A fake picked up in one of the cafés in the gardens at Wisley - with the last fake, as it happens, coming from a visit to Kew, a place we only rarely visit.
Fake in the sense that the tin had never been used to sell olives or olive oil. It had been manufactured as a bit of table décor for the better class of café. Quite possibly made in Warrington, that is to say up north, or somewhere like that.
While before making this post, I was having some trouble with a curious bottle shaped contraptions for catching insects, growing on stalks growing out of the tips of the long, narrow leaves - in the orchid house added to the side of the big greenhouse, just across the way from the café in question. A plant which, for some reason, I did not photograph with my telephone. Perhaps I thought that I had enough snaps already. Perhaps I had been put off by all the other people taking pictures with their telephones!
I start off by asking Bing, but he is fixated on bottles.
Google is not much better.
I then try for images. Still no good.
Time to ask Gemini, who quickly gets to the bottom of the problem: the plant is not an orchid at all, rather a pitcher plant. And he had not been bothered by my forgetting to say that we were in the orchid house.
However, he did spawn a new problem. What sort of pitcher plant was it, from the near 200 available according to reference 2.

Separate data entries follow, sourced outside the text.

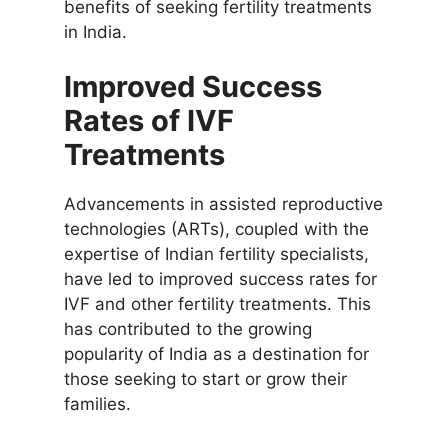
benefits of seeking fertility treatments
in India.
Improved Success
Rates of IVF
Treatments
Advancements in assisted reproductive
technologies (ARTs), coupled with the
expertise of Indian fertility specialists,
have led to improved success rates for
IVF and other fertility treatments. This
has contributed to the growing
popularity of India as a destination for
those seeking to start or grow their
families.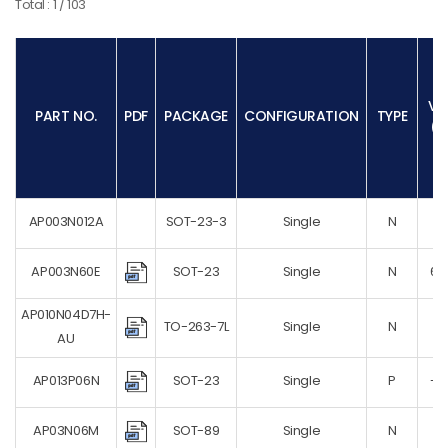
Total : 1 / 103
PDFN8X8
SOP-8
SOT-223
SOT-23
VD
PART NO.
PDF
PACKAGE
CONFIGURATION
TYPE
(V
SOT-23-3
SOT-23-6
SOT-23-8
SOT-323
AP003N012A
SOT-23-3
Single
N
12
SOT-363
SOT-523
AP003N60E
SOT-23
Single
N
60
SOT-723
AP010N04D7H-
SOT-89
TO-263-7L
Single
N
4
AU
SOT223
SOT23-3
AP013P06N
SOT-23
Single
P
-6
SOT23-6
AP03N06M
SOT-89
Single
N
6
SOT523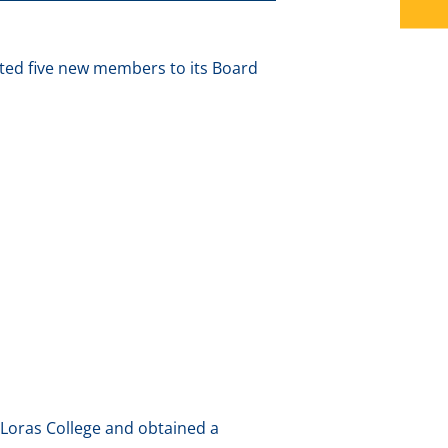
ted five new members to its Board
 Loras College and obtained a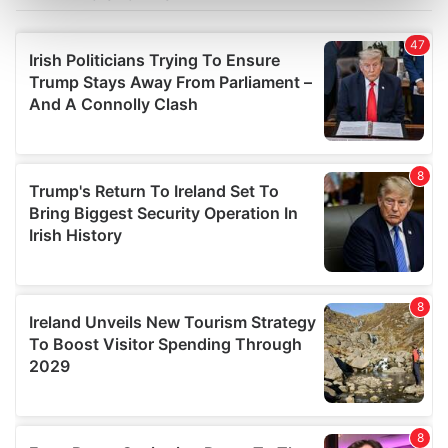
Find out more about how your personal data is processed
and set your preferences in the
details section
.
We use cookies to personalise content and ads, to
provide social media features and to analyse our traffic.
We also share information about your use of our site with
our social media, advertising and analytics partners who
may combine it with other information that you’ve
provided to them or that they’ve collected from your use
of their services.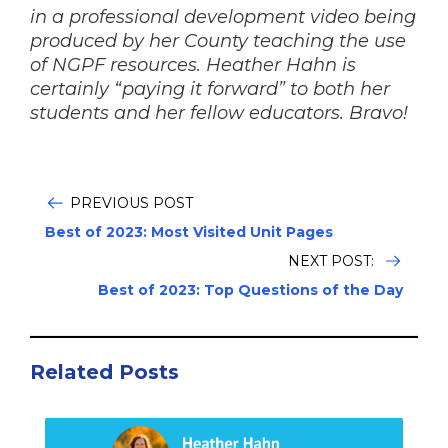
in a professional development video being
produced by her County teaching the use
of NGPF resources. Heather Hahn is
certainly “paying it forward” to both her
students and her fellow educators. Bravo!
PREVIOUS POST
Best of 2023: Most Visited Unit Pages
NEXT POST:
Best of 2023: Top Questions of the Day
Related Posts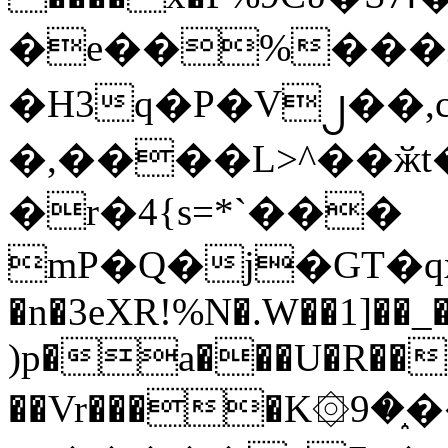
�e��%���i
�H3q�P�V၂��,
�,����L>^��ӂt����$�
�r�4{s=*`���
mP�Q�j�GT�q
�n�3eXR!%N�.W��1]��_
)p�a���U�R��7
��Vr����K۞9�֑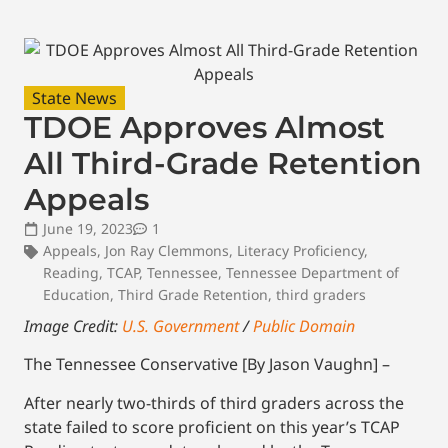
State News
TDOE Approves Almost
All Third-Grade Retention
Appeals
June 19, 2023
1
Appeals
,
Jon Ray Clemmons
,
Literacy Proficiency
,
Reading
,
TCAP
,
Tennessee
,
Tennessee Department of
Education
,
Third Grade Retention
,
third graders
Image Credit:
U.S. Government
/
Public Domain
The Tennessee Conservative [By Jason Vaughn] –
After nearly two-thirds of third graders across the
state failed to score proficient on this year’s TCAP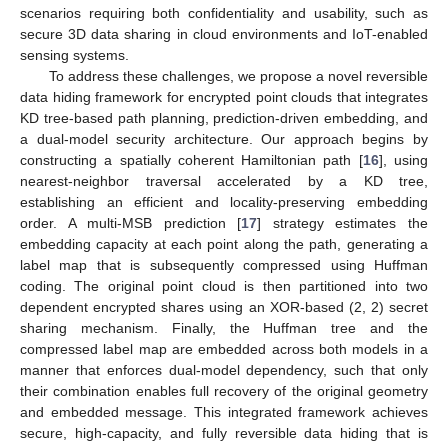
scenarios requiring both confidentiality and usability, such as
secure 3D data sharing in cloud environments and IoT-enabled
sensing systems.
To address these challenges, we propose a novel reversible
data hiding framework for encrypted point clouds that integrates
KD tree-based path planning, prediction-driven embedding, and
a dual-model security architecture. Our approach begins by
constructing a spatially coherent Hamiltonian path [
16
], using
nearest-neighbor traversal accelerated by a KD tree,
establishing an efficient and locality-preserving embedding
order. A multi-MSB prediction [
17
] strategy estimates the
embedding capacity at each point along the path, generating a
label map that is subsequently compressed using Huffman
coding. The original point cloud is then partitioned into two
dependent encrypted shares using an XOR-based (2, 2) secret
sharing mechanism. Finally, the Huffman tree and the
compressed label map are embedded across both models in a
manner that enforces dual-model dependency, such that only
their combination enables full recovery of the original geometry
and embedded message. This integrated framework achieves
secure, high-capacity, and fully reversible data hiding that is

More faffing about with Bing, Google and Gemini, with the problem here turning out to be that in the most likely, Nepenthes flava (flava being the Latin for the distinctive yellow that I remembered), the upper pitchers are yellow and plain, while the lower pitchers - this being a climbing plant - were much more complicated in both shape and colouring, and so of more interest to the people who put pictures on the Internet.
He also explains that the pitcher is not a flower, despite its sometimes elaborate appearance. Which would get over the difficulty of a flower bud appearing at the end of a leaf - something which reference 4 suggests should not happen. Leaf buds and flower buds are quite different and do not get mixed up in this sort of way.

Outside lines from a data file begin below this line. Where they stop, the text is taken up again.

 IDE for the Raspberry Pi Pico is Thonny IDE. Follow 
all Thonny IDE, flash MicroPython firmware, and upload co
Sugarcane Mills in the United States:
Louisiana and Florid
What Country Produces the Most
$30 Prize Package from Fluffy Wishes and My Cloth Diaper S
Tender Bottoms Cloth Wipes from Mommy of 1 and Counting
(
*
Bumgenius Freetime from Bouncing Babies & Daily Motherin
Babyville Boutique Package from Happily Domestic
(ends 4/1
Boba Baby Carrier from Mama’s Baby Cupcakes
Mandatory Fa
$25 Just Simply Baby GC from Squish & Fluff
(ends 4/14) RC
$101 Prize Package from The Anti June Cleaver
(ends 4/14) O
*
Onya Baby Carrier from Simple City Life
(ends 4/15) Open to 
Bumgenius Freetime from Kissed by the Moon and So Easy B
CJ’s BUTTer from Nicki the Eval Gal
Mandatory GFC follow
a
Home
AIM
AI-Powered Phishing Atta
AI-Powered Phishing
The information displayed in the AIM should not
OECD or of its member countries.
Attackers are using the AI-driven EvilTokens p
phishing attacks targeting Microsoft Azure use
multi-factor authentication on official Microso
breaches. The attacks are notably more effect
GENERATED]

Will have to go back to take another look. And maybe not to be so shy about taking a picture.
And maybe we will have an expedition to Hampshire for one of the open days they have a reference 3. Even busier than the orchid house at Wisley?
And while one might fault Gemini's style, he can cope with my queries and on this occasion we more or less got to the bottom of the matter.
References
Reference 1: https://psmv5.blogspot.com/2025/11/fake-193.html.
Reference 2: https://en.wikipedia.org/wiki/Nepenthes.
Reference 3: https://www.hantsflytrap.com/.
Reference 4: Trees: Their natural history - Peter A. Thomas - 2014.